Selecting variants of unknown significance through network-based gene-association significantly improves risk prediction for disease-control cohorts.
Anastasis OulasGeorge MinadakisMargarita ZachariouGeorge M SpyrouPublished in: Scientific reports (2019)
Variants of unknown/uncertain significance (VUS) pose a huge dilemma in current genetic variation screening methods and genetic counselling. Driven by methods of next generation sequencing (NGS) such as whole exome sequencing (WES), a plethora of VUS are being detected in research laboratories as well as in the health sector. Motivated by this overabundance of VUS, we propose a novel computational methodology, termed VariantClassifier (VarClass), which utilizes gene-association networks and polygenic risk prediction models to shed light into this grey area of genetic variation in association with disease.
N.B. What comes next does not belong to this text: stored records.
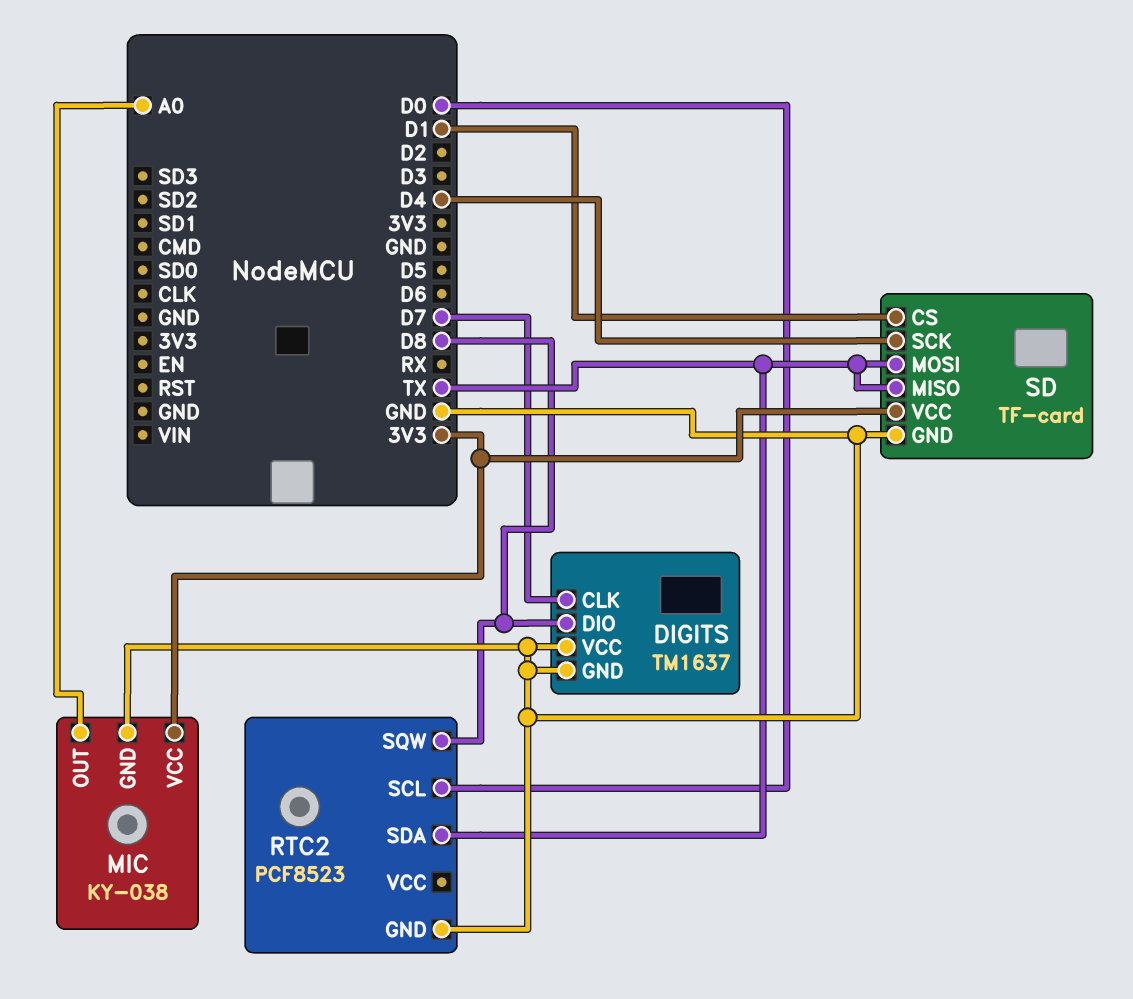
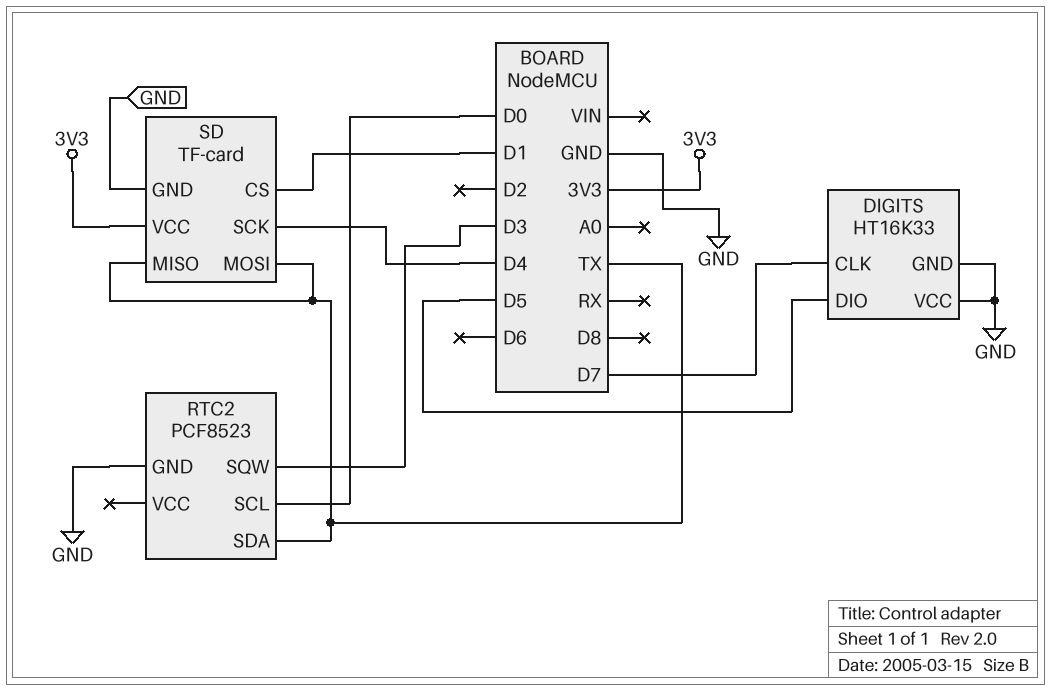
DIGITS: TM1637 -> HT16K33
DIGITS pin DIO: D8 -> D5
MIC: KY-038 -> none
MIC pin GND: GND -> none
MIC pin OUT: A0 -> none
MIC pin VCC: 3V3 -> none
RTC2 pin SQW: D8 -> D3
VarClass has been evaluated using numerous validation steps and proves to be very successful in assigning significance to VUS in association with specific diseases of interest. Notably, using VUS that are deemed significant by VarClass, we improved risk prediction accuracy in four large case-studies involving disease-control cohorts from GWAS as well as WES, when compared to traditional odds ratio analysis. Biological interpretation of selected high scoring VUS revealed interesting biological themes relevant to the diseases under investigation. VarClass is available as a standalone tool for large-scale data analyses, as well as a web-server with additional functionalities through a user-friendly graphical interface.